The only 2 ways to prevent this race on the client are:

1) To strictly order _all_ NFSv4 OPENs on the entire filesystem with
_all_ DELEGRETURNs on that same filesystem.
2) Alternatively on NFSv4.1+ only, to replace every single OPEN by
name RPC call with 2 synchronous RPC calls: one doing a LOOKUP and
then a second doing OPEN-by-filehandle after the client has checked
whether or not it holds a delegation so that we make sure we can
serialise the OPEN and the delegation return.
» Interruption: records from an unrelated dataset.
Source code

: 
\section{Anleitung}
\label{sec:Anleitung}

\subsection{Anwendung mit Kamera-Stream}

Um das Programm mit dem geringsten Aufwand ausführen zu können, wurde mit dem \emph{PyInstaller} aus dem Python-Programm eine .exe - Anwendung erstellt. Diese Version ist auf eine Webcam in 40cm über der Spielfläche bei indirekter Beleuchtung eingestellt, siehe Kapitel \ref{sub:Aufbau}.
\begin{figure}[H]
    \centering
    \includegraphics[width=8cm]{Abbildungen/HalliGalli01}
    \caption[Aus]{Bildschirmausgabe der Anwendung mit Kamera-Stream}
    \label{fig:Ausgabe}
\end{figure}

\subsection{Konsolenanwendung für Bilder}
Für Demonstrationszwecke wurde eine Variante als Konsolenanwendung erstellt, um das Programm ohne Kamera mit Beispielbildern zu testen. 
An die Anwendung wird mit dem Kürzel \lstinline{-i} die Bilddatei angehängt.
The bottom line is that I'm not going to screw over performance
against all other servers on the planet just in order to save someone
the bother of typing in the 2-3 lines it would take to check that this
delegation was already handed out (and note that the mere existence of
a valid stateid on the server is proof of that).